A new frontier: Growing D.C.’s food industry in Virginia’s suburbs

WASHINGTON — Popular food incubators such as Union Kitchen and Mess Hall have made it possible for D.C. startups to make and sell small-batch coffee, homemade ketchup and craft kolaches.

Now, the demand for similar artisan products is spreading to the suburbs.

Culinary creatives in Northern Virginia will soon have a place to call home when Brenda Brown opens Frontier Kitchen in Lorton this summer.

“We get a lot of phone calls from people who want to change the food industry here in Virginia,” says Brown, who has lived in the Woodbridge area for 11 years.

“We work in D.C. all day, they come back and they want to have the same kind of ability to find different foods, and good foods, here at home.”

Frontier Kitchen
Frontier Kitchen is still under construction, but owner Brenda Brown plans to open the Lorton, Virginia, location in July. (WTOP/Rachel Nania)

Frontier Kitchen has been an 18-month project for Brown. It all started when her husband left the tech industry to attend pastry school and open his own bakery.

Building a kitchen for the bakery was too expensive, and they couple says they couldn’t find a shared kitchen space with a nurturing entrepreneurial environment outside of the District.

Brown, whose background is in capacity building and helping startups navigate business plans and strategic elements, decided to take matters into her own hands and open the type of food community she had hoped to find for her husband — only much closer to home.

Frontier Kitchen, which will open in July, holds up to 50 rotating businesses.

The production area includes four bakery workstations, with convection ovens and commercial-size mixers, and four culinary stations, which are equipped with six-burner stoves, grease hoods and space for fryers.

The space will include six prep workstations, a walk-in freezer, shelf storage space and a lounge with a mailroom for the member businesses. Pastry chef Cassity Jones will serve as the business’ chief operating officer and will oversee the day-to-day operations of the kitchen.

Brown says so far, Frontier Kitchen has received 27 applications for membership, one of which is her husband’s. Grant Brown plans to grow his business, Granted Artisan Bakery, out of the new production space.

He also hopes to be a part of a new food movement in Northern Virginia and replicate the culture and community that D.C.’s food incubators have fostered.

“[The D.C. incubators] are very much into the D.C. scene and working with the D.C. restaurants, which is great, but D.C. is where everybody commutes to. So you’re having these wonderful lunches there and those great restaurants and you’re meeting those wonderful people, but you do have to go home sooner or later. You go home to your family and you want to show them the same type of meal that you had for lunch. You get excited about food; you want to share it,” Grant says.

“Bringing some of it out into the suburbs and the outlying communities, we can actually grow the D.C. food industry and get our own flavors going.”

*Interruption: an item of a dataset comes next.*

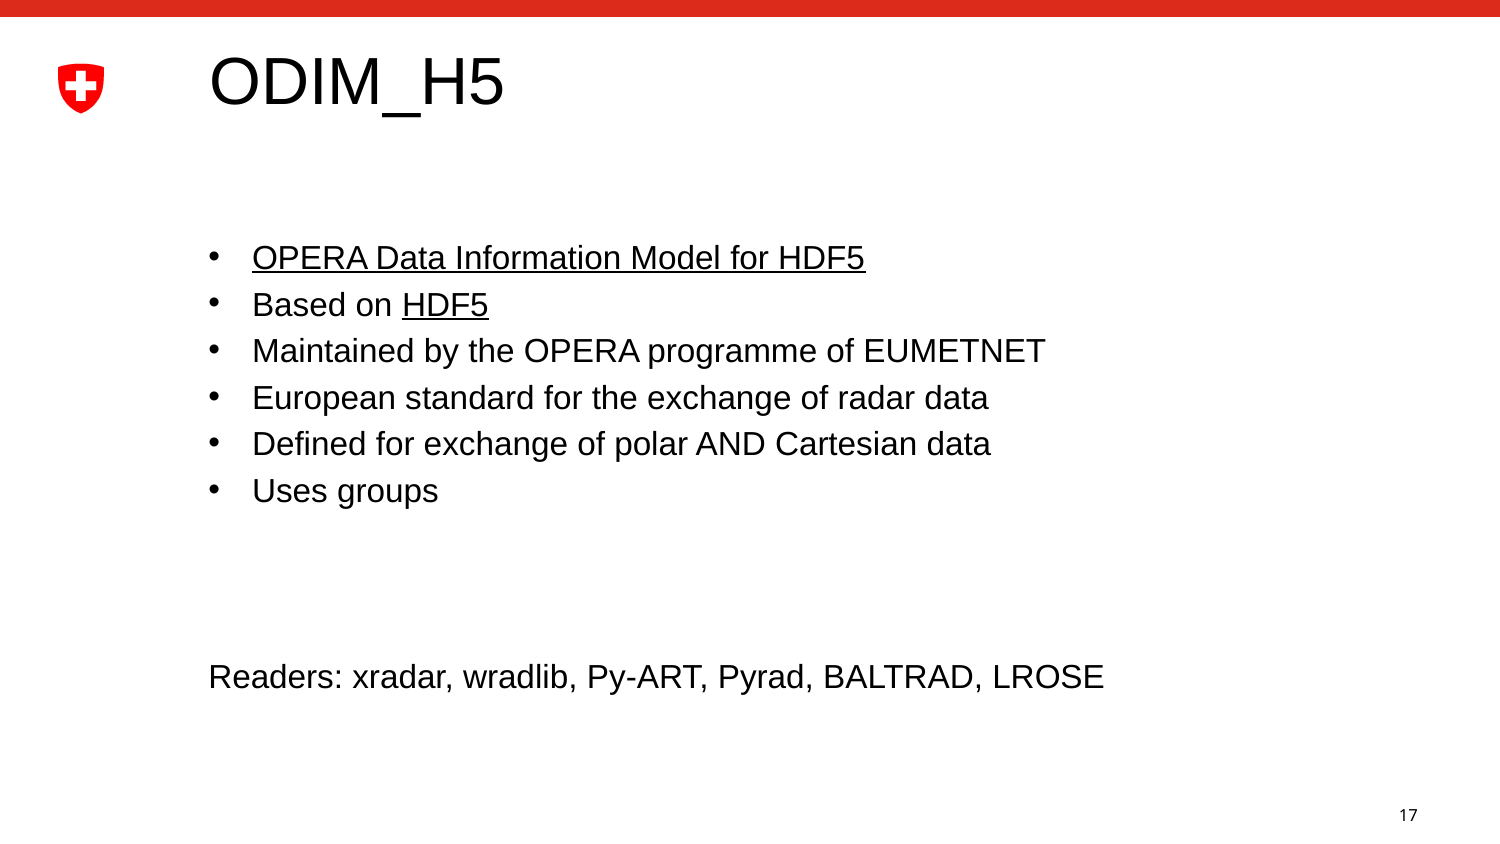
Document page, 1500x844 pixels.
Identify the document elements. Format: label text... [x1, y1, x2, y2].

Grant, who trained at the L’Academie de Cuisine, currently sells his brownies, cupcakes and cookies at a handful of Northern Virginia’s SMART Markets. With the new kitchen space, he plans to expand his product list to include traditional French pastries, such as Napoleons and éclairs.

Claudia Reyes, of Falls Church, is another new member who hopes to grow her company out of Frontier Kitchen. With her mother, she runs Casero Creations, a Bolivian bakery.

The two make everything from vegetarian empanadas to cuñapé (a Bolivian bread made of yucca flour and cheese), to alfajores (cookies that sandwich dulce de leche) to no-sugar banana bread. Similar to Grant, they sell their products at a variety of farmers markets across Northern Virginia.

Having a bigger production space then their current one is key, Reyes says.

“Now we can make more of the product and start selling more.”

One way Frontier Kitchen is already helping its members sell more of their products is through a partnership with the Workhouse Arts Center, also in Lorton. Last weekend, Frontier Kitchen took over the center’s cafe, where it will sell products from the kitchen’s members.

“It’s going to become a place for us to show our best work and for customers to find us,” Grant says.

Brenda also plans to host events and cooking classes out of the Workhouse Arts Center.

“As our cooperation increases, throughout the year, we’ll be doing more and more events based around our member products,” she says.

Those interested in becoming members don’t have to wait until July to start cooking. Some members are already working out of a temporary space in Haymarket.

Brenda is already predicting the need to grow the incubator’s space — both in Lorton and throughout the Northern Virginia area. She currently has a right of first refusal on the warehouse space directly behind Frontier Kitchen’s current location. She also says there’s potential to add another location in the Sterling area.

“We’ve heard there’s a big demand there, we’re getting the phone calls,” she says.

But right now, she’s focused on getting the first location up and running.

“We want to get people pumping out product from this location … Our members are working on their own small businesses to change the community for the better.”